Wordfish is a Poisson scaling model of one-dimensional document positions (Slapin and Proksch 2008). Wordfish also allows for scaling documents, but compared to Wordscores reference scores/texts are not required. Wordfish is an unsupervised one-dimensional text scaling method, meaning that it estimates the positions of documents solely based on the observed word frequencies.
require(quanteda)
In this example, we show how to apply Wordfish to the Irish budget speeches from 2010. First, we create dfm
, afterwards we run Wordfish.
irish_dfm <- dfm(data_corpus_irishbudget2010, remove_punct = TRUE)

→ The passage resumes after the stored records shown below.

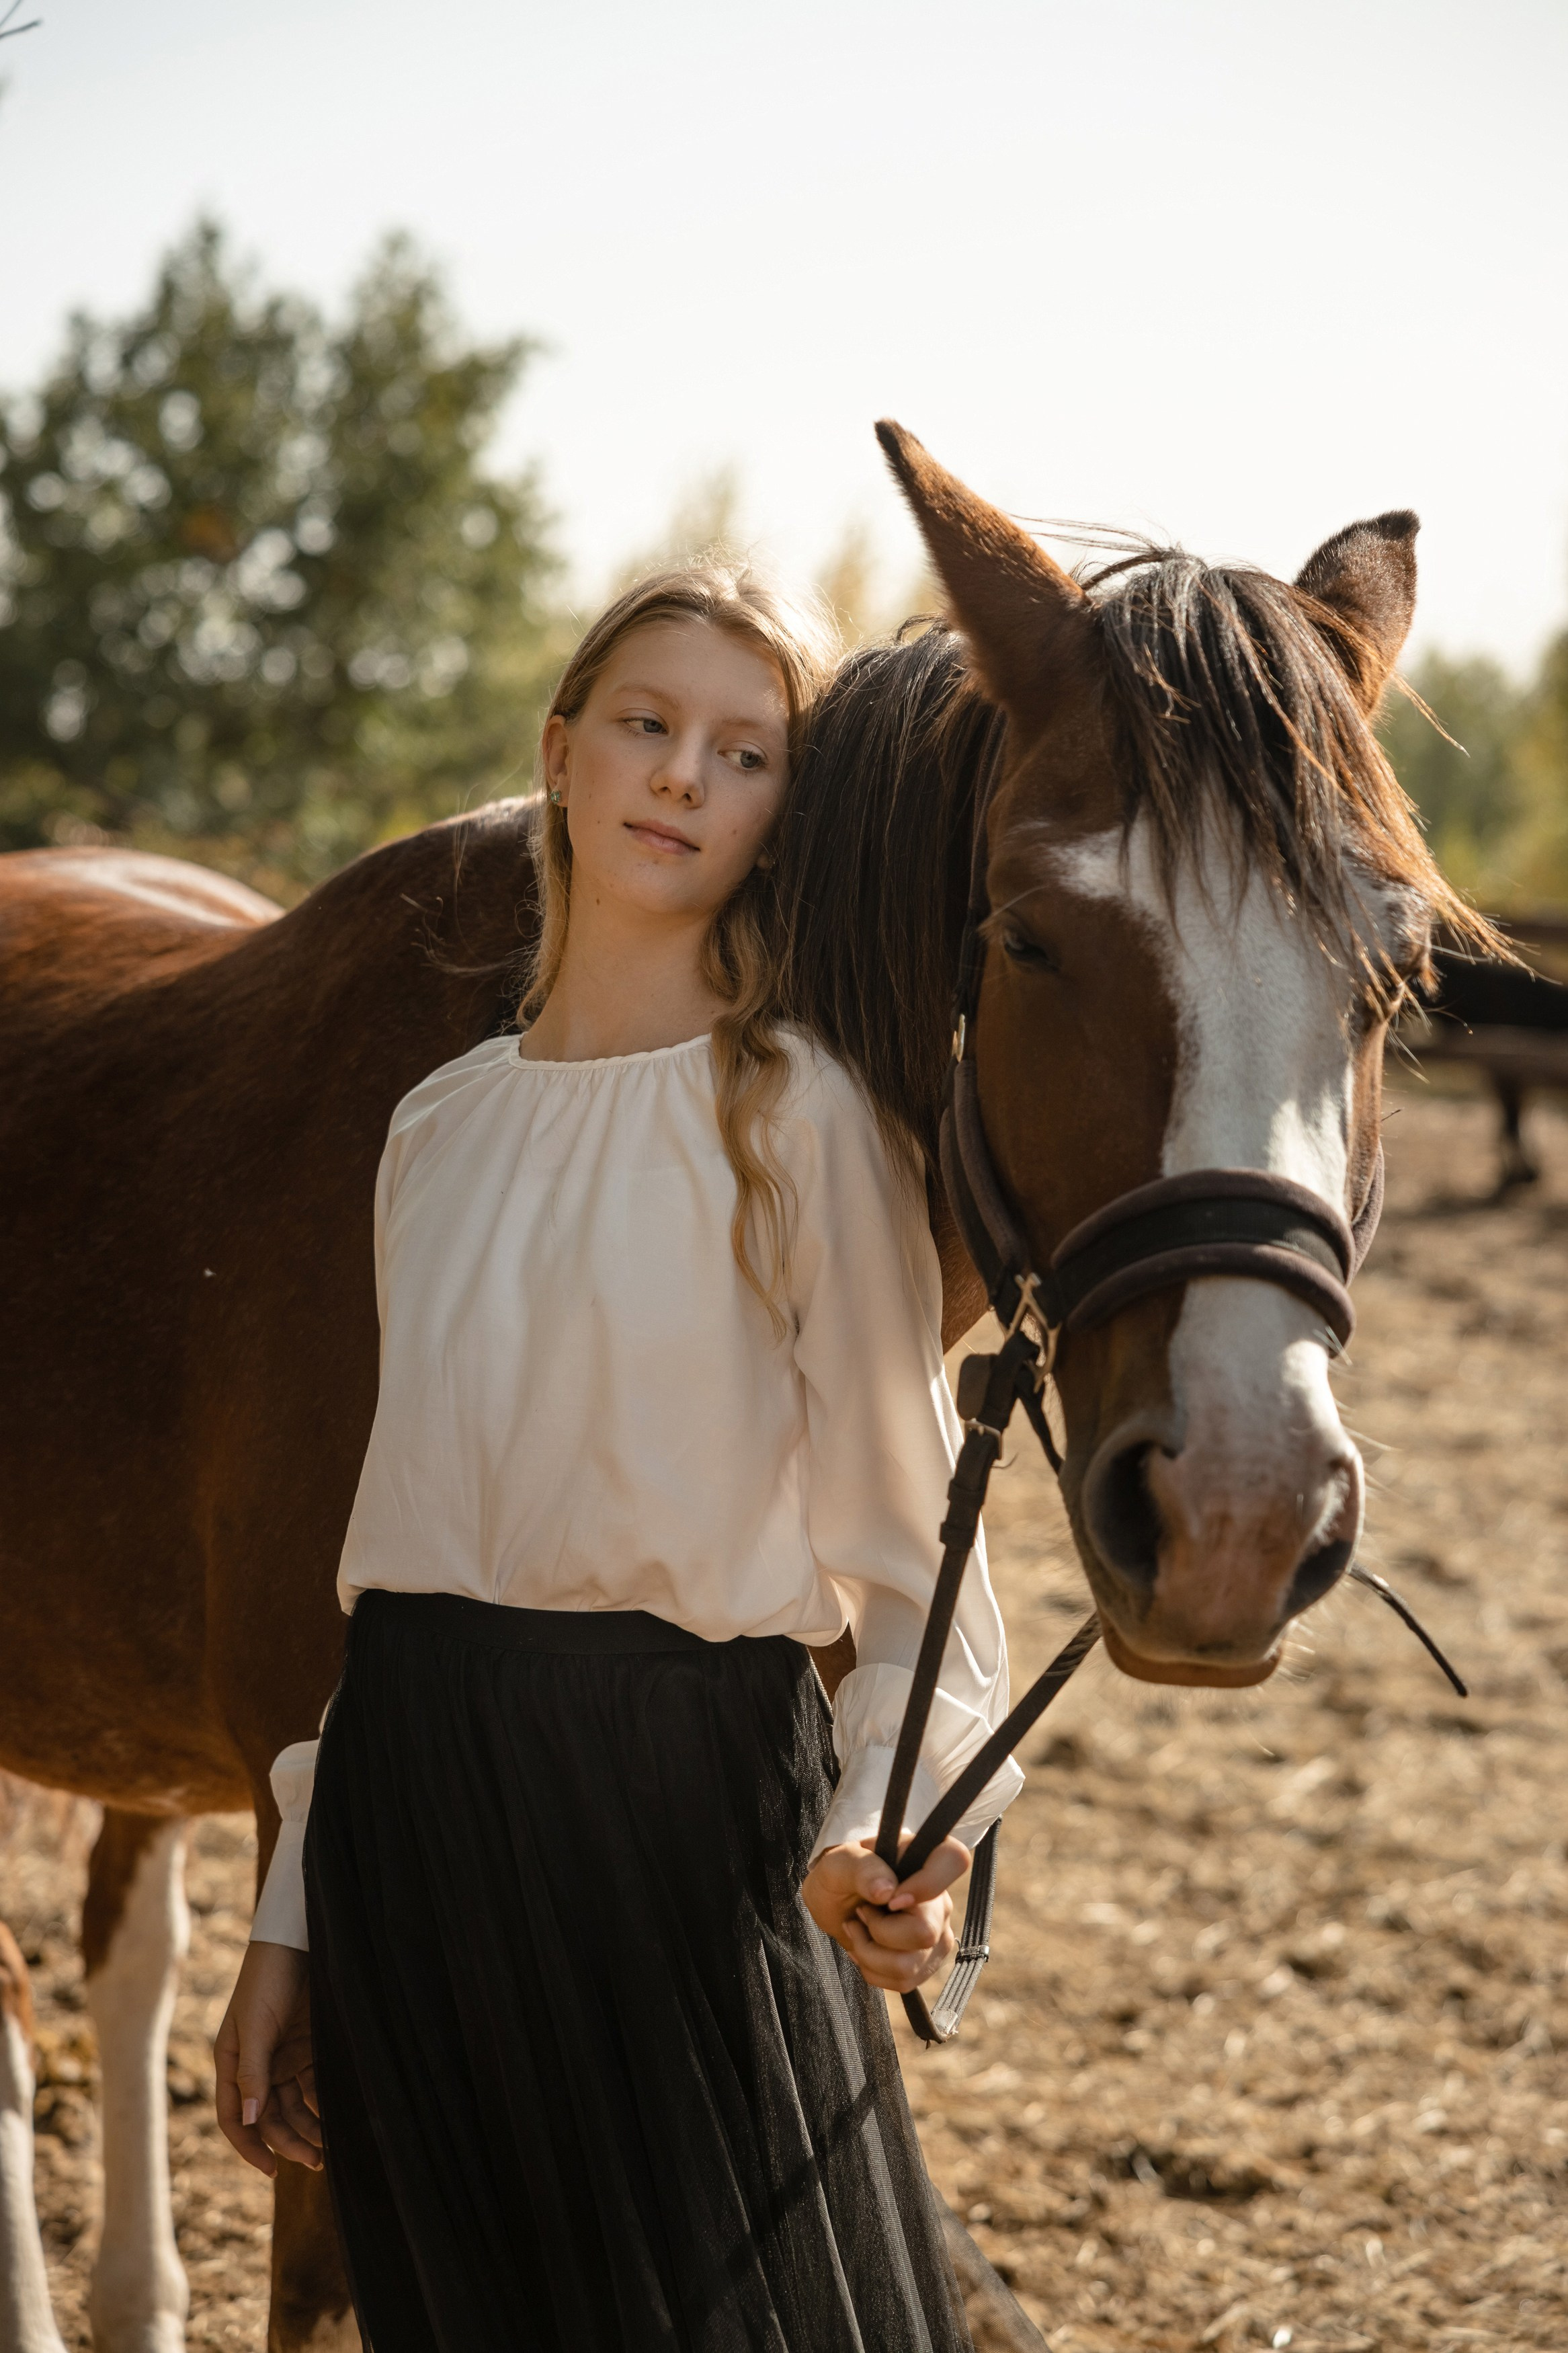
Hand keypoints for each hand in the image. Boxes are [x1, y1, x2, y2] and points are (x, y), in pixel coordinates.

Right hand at [214, 1941, 320, 2175]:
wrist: (299, 1941)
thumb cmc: (267, 1979)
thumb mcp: (256, 2024)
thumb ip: (252, 2071)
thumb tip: (249, 2120)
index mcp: (232, 2062)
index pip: (235, 2118)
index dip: (250, 2147)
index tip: (272, 2170)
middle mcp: (257, 2065)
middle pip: (269, 2117)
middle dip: (289, 2141)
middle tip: (317, 2161)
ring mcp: (283, 2057)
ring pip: (294, 2106)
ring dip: (309, 2127)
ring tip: (332, 2147)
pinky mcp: (308, 2047)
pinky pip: (314, 2085)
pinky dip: (323, 2103)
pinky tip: (340, 2116)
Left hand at [802, 1834, 969, 1994]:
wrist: (837, 1902)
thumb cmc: (842, 1873)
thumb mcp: (841, 1862)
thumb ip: (862, 1869)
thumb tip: (887, 1892)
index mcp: (926, 1859)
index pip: (954, 1860)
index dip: (927, 1885)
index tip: (890, 1899)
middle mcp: (941, 1898)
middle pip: (925, 1932)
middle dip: (878, 1932)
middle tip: (861, 1913)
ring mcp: (939, 1932)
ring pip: (911, 1965)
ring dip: (870, 1954)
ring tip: (857, 1930)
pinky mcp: (928, 1961)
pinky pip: (905, 1981)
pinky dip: (874, 1971)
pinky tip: (865, 1948)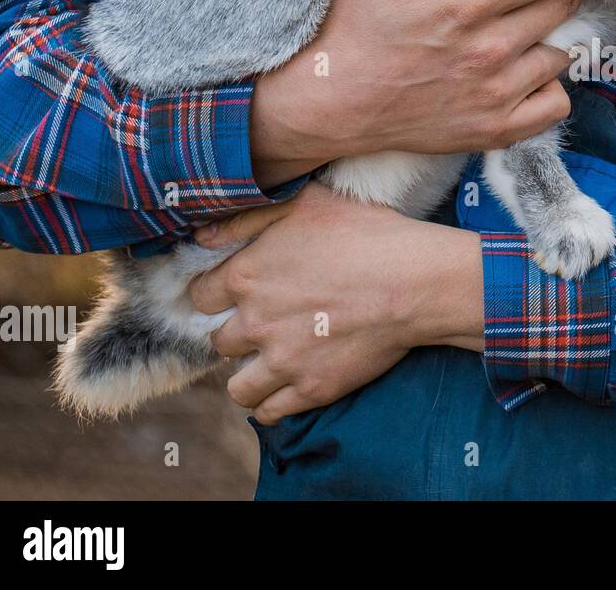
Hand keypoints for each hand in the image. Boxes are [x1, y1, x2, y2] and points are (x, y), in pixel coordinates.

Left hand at [189, 183, 484, 423]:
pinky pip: (269, 411)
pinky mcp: (311, 388)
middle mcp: (255, 323)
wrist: (415, 282)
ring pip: (237, 387)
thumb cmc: (367, 234)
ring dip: (248, 376)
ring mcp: (282, 361)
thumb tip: (201, 237)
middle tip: (265, 325)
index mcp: (247, 275)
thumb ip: (247, 217)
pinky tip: (284, 390)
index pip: (200, 296)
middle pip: (219, 341)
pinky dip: (272, 404)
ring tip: (270, 363)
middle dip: (238, 333)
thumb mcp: (307, 203)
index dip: (217, 294)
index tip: (236, 295)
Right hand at [249, 0, 584, 186]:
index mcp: (463, 5)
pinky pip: (555, 106)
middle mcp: (488, 51)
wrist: (328, 105)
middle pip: (560, 8)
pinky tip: (531, 74)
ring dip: (556, 38)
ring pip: (562, 56)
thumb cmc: (348, 29)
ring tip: (538, 27)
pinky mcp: (494, 130)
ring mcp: (495, 95)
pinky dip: (552, 89)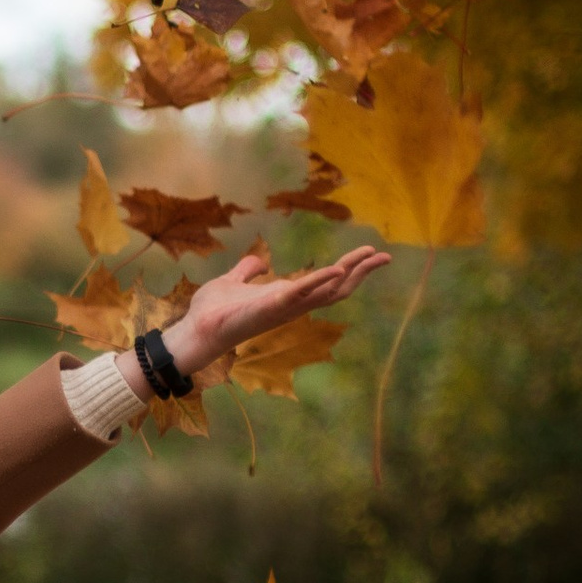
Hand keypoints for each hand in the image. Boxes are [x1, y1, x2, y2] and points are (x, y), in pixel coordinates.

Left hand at [170, 242, 390, 377]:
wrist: (196, 329)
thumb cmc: (212, 312)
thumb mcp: (232, 281)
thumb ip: (247, 272)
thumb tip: (257, 263)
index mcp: (286, 296)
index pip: (326, 283)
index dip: (350, 269)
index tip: (371, 254)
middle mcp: (292, 304)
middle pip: (337, 288)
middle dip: (362, 271)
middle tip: (385, 255)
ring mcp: (285, 308)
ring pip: (327, 291)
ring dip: (351, 273)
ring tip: (371, 256)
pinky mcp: (272, 307)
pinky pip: (301, 294)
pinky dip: (319, 281)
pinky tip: (338, 269)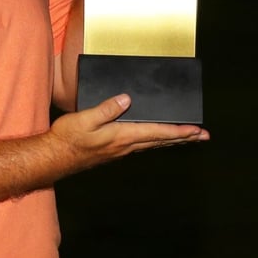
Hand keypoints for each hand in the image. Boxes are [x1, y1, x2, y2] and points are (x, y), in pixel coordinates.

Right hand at [48, 94, 208, 169]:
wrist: (53, 158)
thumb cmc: (66, 139)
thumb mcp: (84, 119)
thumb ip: (106, 109)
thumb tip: (127, 99)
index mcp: (121, 136)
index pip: (157, 132)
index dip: (178, 131)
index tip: (197, 130)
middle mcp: (125, 145)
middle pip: (160, 141)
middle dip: (183, 137)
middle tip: (203, 136)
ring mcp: (120, 150)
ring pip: (153, 144)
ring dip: (172, 140)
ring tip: (187, 137)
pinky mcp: (114, 151)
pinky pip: (142, 145)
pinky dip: (156, 141)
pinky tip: (157, 140)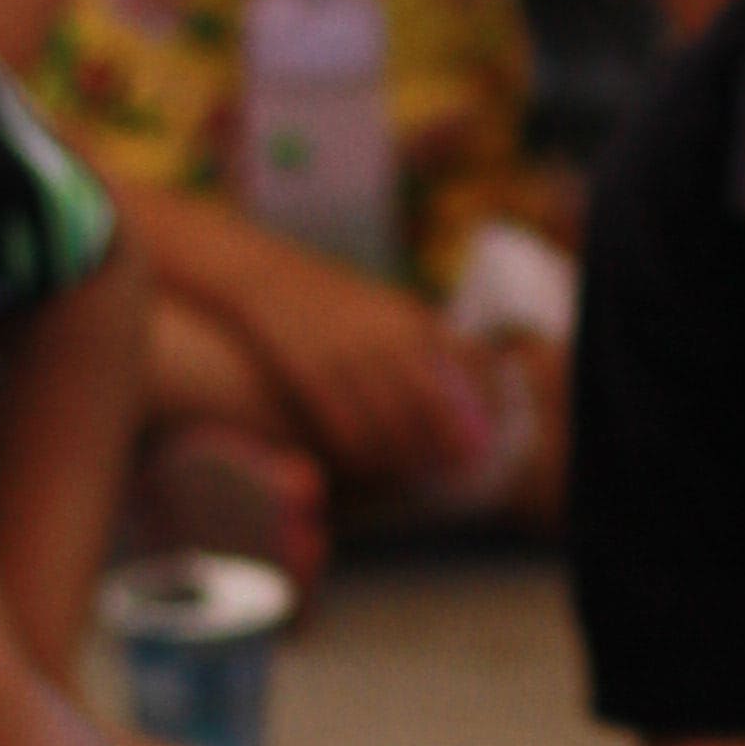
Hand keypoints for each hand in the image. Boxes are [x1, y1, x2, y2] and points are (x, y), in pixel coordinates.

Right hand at [235, 243, 492, 492]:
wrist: (267, 275)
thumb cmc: (333, 298)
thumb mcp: (387, 305)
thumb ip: (420, 338)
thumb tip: (456, 382)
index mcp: (413, 321)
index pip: (464, 371)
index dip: (477, 412)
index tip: (477, 443)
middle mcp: (387, 338)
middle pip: (429, 409)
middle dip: (441, 445)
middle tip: (445, 470)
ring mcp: (349, 354)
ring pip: (387, 424)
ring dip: (400, 455)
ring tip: (403, 470)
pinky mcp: (311, 372)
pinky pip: (344, 425)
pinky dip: (359, 450)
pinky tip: (362, 461)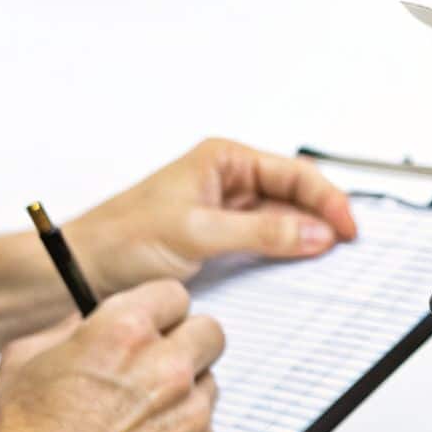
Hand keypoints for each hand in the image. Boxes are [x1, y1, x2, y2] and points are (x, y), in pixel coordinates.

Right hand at [0, 279, 223, 431]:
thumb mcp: (23, 363)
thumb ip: (66, 330)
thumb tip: (87, 320)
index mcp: (123, 332)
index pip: (173, 295)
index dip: (157, 311)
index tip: (150, 324)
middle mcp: (166, 368)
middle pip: (208, 333)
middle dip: (183, 344)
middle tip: (153, 366)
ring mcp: (189, 413)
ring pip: (208, 383)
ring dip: (183, 393)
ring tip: (138, 419)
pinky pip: (205, 429)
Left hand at [69, 138, 358, 290]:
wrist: (83, 272)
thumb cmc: (122, 237)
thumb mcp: (198, 233)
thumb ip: (261, 232)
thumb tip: (314, 233)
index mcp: (223, 159)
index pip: (293, 172)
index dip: (327, 198)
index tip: (347, 228)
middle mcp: (228, 180)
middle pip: (294, 196)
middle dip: (322, 219)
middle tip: (347, 248)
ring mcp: (226, 212)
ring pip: (283, 222)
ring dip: (305, 240)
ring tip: (327, 262)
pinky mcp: (221, 242)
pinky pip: (265, 246)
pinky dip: (284, 257)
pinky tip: (297, 271)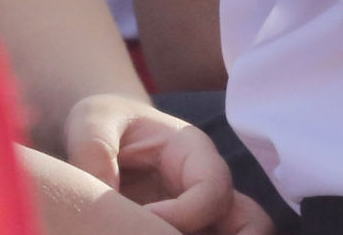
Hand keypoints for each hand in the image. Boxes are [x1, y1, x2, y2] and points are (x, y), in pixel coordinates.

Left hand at [63, 95, 263, 234]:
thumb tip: (105, 192)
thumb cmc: (105, 121)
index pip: (212, 189)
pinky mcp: (188, 232)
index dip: (183, 215)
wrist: (103, 134)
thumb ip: (94, 149)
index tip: (143, 217)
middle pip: (251, 222)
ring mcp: (202, 216)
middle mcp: (208, 185)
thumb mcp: (91, 120)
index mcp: (193, 152)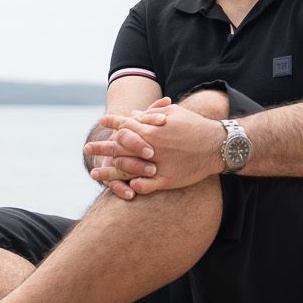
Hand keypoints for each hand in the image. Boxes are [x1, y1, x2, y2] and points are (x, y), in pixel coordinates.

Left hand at [91, 98, 225, 194]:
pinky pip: (144, 185)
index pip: (124, 124)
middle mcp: (150, 147)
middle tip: (86, 150)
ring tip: (94, 173)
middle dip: (101, 148)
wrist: (217, 145)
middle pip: (119, 148)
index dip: (111, 123)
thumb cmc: (195, 126)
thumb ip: (150, 115)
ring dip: (109, 171)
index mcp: (150, 129)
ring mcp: (157, 164)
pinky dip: (132, 186)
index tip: (100, 122)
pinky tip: (121, 187)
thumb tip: (133, 114)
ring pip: (126, 169)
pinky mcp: (166, 180)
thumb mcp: (173, 114)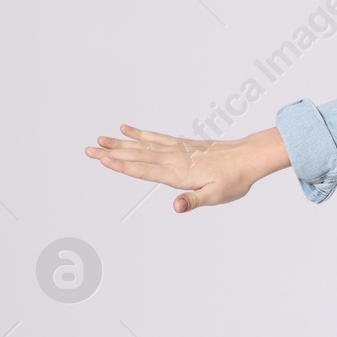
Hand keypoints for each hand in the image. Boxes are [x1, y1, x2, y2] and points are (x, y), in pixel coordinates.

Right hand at [85, 125, 269, 212]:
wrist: (248, 157)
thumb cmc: (234, 179)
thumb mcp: (216, 196)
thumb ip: (193, 201)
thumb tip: (176, 207)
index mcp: (178, 173)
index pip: (144, 170)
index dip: (122, 165)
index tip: (102, 159)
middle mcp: (173, 159)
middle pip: (137, 156)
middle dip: (112, 153)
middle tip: (88, 149)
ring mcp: (177, 149)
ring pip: (143, 145)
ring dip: (121, 142)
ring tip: (100, 138)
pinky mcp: (182, 144)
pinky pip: (156, 137)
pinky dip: (141, 133)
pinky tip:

wf <- textmodel_wordfish(irish_dfm, dir = c(6,5))
summary(wf)
##
## Call:
## textmodel_wordfish.dfm(x = irish_dfm, dir = c(6, 5))
##
## Estimated Document Positions:
## theta se
## 2010_BUDGET_01_Brian_Lenihan_FF 1.79444 0.02010
## 2010_BUDGET_02_Richard_Bruton_FG -0.61774 0.02844
## 2010_BUDGET_03_Joan_Burton_LAB -1.14741 0.01561
## 2010_BUDGET_04_Arthur_Morgan_SF -0.08380 0.02900
## 2010_BUDGET_05_Brian_Cowen_FF 1.77416 0.02333
## 2010_BUDGET_06_Enda_Kenny_FG -0.75762 0.02642
## 2010_BUDGET_07_Kieran_ODonnell_FG -0.48645 0.04310
## 2010_BUDGET_08_Eamon_Gilmore_LAB -0.59455 0.02991
## 2010_BUDGET_09_Michael_Higgins_LAB -0.99302 0.04021
## 2010_BUDGET_10_Ruairi_Quinn_LAB -0.90657 0.04267
## 2010_BUDGET_11_John_Gormley_Green 1.18326 0.07235
## 2010_BUDGET_12_Eamon_Ryan_Green 0.17248 0.06336
## 2010_BUDGET_13_Ciaran_Cuffe_Green 0.72229 0.07269
## 2010_BUDGET_14_Caoimhghin_OCaolain_SF -0.05949 0.03873
##
## Estimated Feature Scores:
## when i presented the supplementary budget to this
## beta -0.1558 0.3217 0.3582 0.1945 1.077 0.03563 0.3097 0.249
## psi 1.6246 2.7253 -1.7925 5.3324 -1.128 2.71082 4.5208 3.462
## house last april said we could work our way
## beta 0.1461 0.2416 -0.1554 -0.8301 0.4193 -0.6067 0.5262 0.6918 0.2772
## psi 1.0407 0.9874 -0.5725 -0.4533 3.5140 1.0865 1.1164 2.5301 1.4208
## through period of severe economic distress today can report
## beta 0.6125 0.4989 0.2792 1.229 0.4245 1.804 0.0922 0.3057 0.6257
## psi 1.1636 -0.1747 4.4675 -2.007 1.5741 -4.457 0.8399 1.5663 -0.2466
## that notwithstanding difficulties past
## beta 0.0192 1.804 1.176 0.4777
## psi 3.8389 -4.457 -1.352 0.9339
We can plot the results of a fitted scaling model using textplot_scale1d()
.
# create nicer labels for speakers
doclab <- paste(docvars(irish_dfm, "name"), docvars(irish_dfm, "party"))
textplot_scale1d(wf, doclabels = doclab)
The function also allows to plot scores by a grouping variable, in this case the party affiliation of the speakers.
textplot_scale1d(wf, doclabels = doclab, groups = docvars(irish_dfm, "party"))
Finally, we can plot the estimated word positions and highlight certain features.
textplot_scale1d(wf, margin = "features",
highlighted = c("government", "global", "children",
"bank", "economy", "the", "citizenship",
"productivity", "deficit"))
If you want to learn more about Wordfish, see:
Slapin, Jonathan and Sven-Oliver Proksch. 2008. “A Scaling Model for Estimating Time-Series Party Positions from Texts.” American Journal of Political Science 52(3): 705-772.